Reproduce the passage below on Compis memory initialization and variables word for word, without changing anything.

**Passage for review:**
▬▬▬▬▬▬▬▬▬▬

No uninitialized memory
Memory in Compis is always initialized. When no initializer or initial value is provided, memory is zeroed. Therefore, all types in Compis are valid when their memory is all zero.
type Vec3 { x, y, z f32 }
var v Vec3 // initialized to {0.0, 0.0, 0.0}
Variables
Compis has variables var
and one-time bindings let
. let
bindings are not variable, they can not be reassigned once defined to. The type can be omitted if a value is provided (the type is inferred from the value.) The value can be omitted for var
if type is defined.
var b i32 = 1 // a 32-bit signed integer
var a = 1 // type inferred as "int"
a = 2 // update value of a to 2
var c u8 // zero initialized
let d i64 = 1 // a 64-bit signed integer
let e = 1 // type inferred as "int"
e = 2 // error: cannot assign to binding
let f i8 // error: missing value
FUTURE: introduce a
const
type for immutable compile-time constants
FUTURE: support deferred binding, e.g.

▬▬▬▬▬▬▬▬▬▬

**Records provided:**
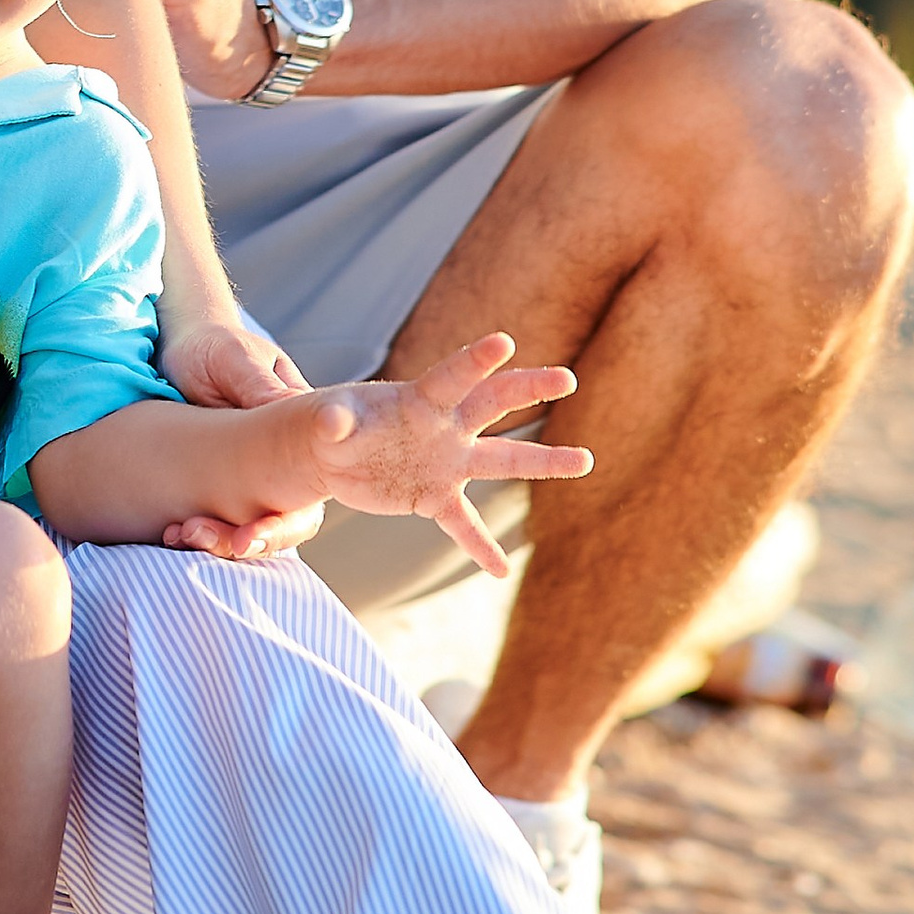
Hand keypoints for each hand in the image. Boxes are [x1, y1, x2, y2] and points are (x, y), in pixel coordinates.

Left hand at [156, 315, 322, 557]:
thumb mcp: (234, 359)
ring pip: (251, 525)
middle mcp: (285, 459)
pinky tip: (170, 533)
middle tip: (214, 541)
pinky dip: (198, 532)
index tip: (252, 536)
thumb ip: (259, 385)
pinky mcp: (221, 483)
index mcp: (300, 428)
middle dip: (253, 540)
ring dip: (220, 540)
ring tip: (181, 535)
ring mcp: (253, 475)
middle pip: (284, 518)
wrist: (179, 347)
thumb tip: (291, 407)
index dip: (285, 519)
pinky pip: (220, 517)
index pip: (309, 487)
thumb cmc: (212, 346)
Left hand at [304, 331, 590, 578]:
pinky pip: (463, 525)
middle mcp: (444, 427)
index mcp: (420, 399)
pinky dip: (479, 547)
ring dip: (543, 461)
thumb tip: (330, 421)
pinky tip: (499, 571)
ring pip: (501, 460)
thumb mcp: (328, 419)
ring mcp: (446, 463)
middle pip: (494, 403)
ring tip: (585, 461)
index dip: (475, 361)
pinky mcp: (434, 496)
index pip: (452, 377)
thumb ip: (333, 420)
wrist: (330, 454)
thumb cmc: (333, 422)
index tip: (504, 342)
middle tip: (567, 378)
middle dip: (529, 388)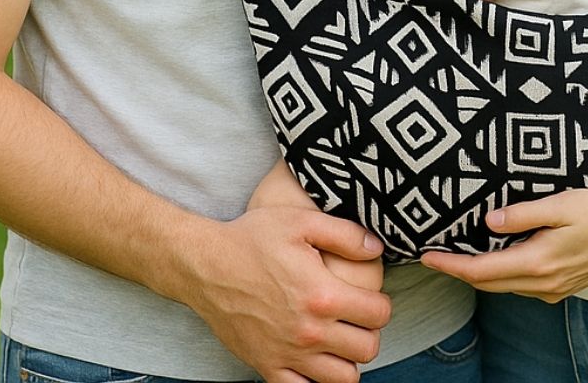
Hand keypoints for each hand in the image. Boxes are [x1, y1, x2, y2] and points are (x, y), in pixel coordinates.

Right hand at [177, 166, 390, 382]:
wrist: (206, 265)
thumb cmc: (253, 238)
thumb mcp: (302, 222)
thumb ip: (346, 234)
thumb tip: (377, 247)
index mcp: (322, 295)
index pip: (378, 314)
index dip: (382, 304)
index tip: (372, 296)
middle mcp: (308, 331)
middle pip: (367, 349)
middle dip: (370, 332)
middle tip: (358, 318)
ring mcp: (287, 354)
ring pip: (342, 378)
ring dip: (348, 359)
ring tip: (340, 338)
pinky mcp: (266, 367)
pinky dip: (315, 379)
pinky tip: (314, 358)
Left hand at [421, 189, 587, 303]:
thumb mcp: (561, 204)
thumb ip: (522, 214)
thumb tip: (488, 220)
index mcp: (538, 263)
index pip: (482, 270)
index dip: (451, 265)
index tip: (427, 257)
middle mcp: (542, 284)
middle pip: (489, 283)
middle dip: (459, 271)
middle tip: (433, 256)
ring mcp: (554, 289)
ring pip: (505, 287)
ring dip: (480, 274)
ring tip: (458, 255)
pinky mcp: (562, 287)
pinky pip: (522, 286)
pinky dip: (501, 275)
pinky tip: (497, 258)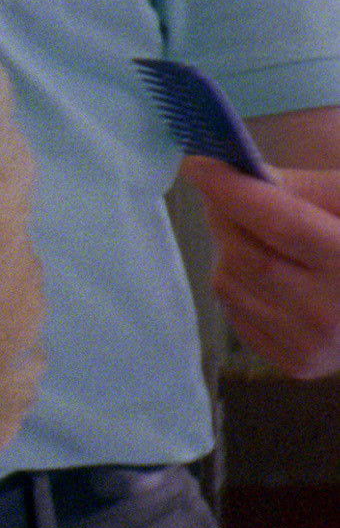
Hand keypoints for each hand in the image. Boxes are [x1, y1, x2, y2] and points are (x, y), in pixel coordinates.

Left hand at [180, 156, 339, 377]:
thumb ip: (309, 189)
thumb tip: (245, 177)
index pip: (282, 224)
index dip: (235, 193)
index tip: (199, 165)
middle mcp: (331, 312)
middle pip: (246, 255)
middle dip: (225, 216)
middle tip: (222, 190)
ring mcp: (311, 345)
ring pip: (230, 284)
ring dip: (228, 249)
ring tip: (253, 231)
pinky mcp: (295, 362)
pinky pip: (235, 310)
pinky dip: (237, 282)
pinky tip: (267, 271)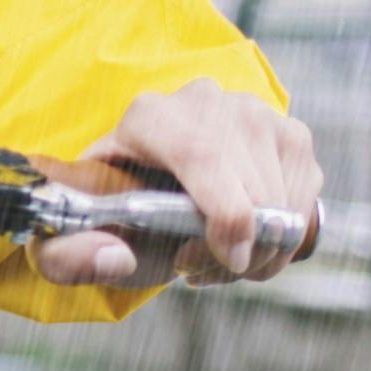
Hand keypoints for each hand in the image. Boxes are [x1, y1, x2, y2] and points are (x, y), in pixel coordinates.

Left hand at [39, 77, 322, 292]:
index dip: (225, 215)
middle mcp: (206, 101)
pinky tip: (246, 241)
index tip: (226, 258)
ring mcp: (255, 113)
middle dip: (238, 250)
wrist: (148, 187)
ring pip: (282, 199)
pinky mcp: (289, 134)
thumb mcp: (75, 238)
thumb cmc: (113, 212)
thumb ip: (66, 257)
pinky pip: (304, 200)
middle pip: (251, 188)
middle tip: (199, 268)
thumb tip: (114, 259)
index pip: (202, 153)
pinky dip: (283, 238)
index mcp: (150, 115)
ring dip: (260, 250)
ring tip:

▬▬▬▬▬▬▬▬▬▬

**Exercise solution:**
No uninitialized memory
Memory in Compis is always initialized. When no initializer or initial value is provided, memory is zeroed. Therefore, all types in Compis are valid when their memory is all zero.
type Vec3 { x, y, z f32 }
var v Vec3 // initialized to {0.0, 0.0, 0.0}
Variables
Compis has variables var
and one-time bindings let
. let
bindings are not variable, they can not be reassigned once defined to. The type can be omitted if a value is provided (the type is inferred from the value.) The value can be omitted for var
if type is defined.
var b i32 = 1 // a 32-bit signed integer
var a = 1 // type inferred as "int"
a = 2 // update value of a to 2
var c u8 // zero initialized
let d i64 = 1 // a 64-bit signed integer
let e = 1 // type inferred as "int"
e = 2 // error: cannot assign to binding
let f i8 // error: missing value
FUTURE: introduce a
const
type for immutable compile-time constants
FUTURE: support deferred binding, e.g.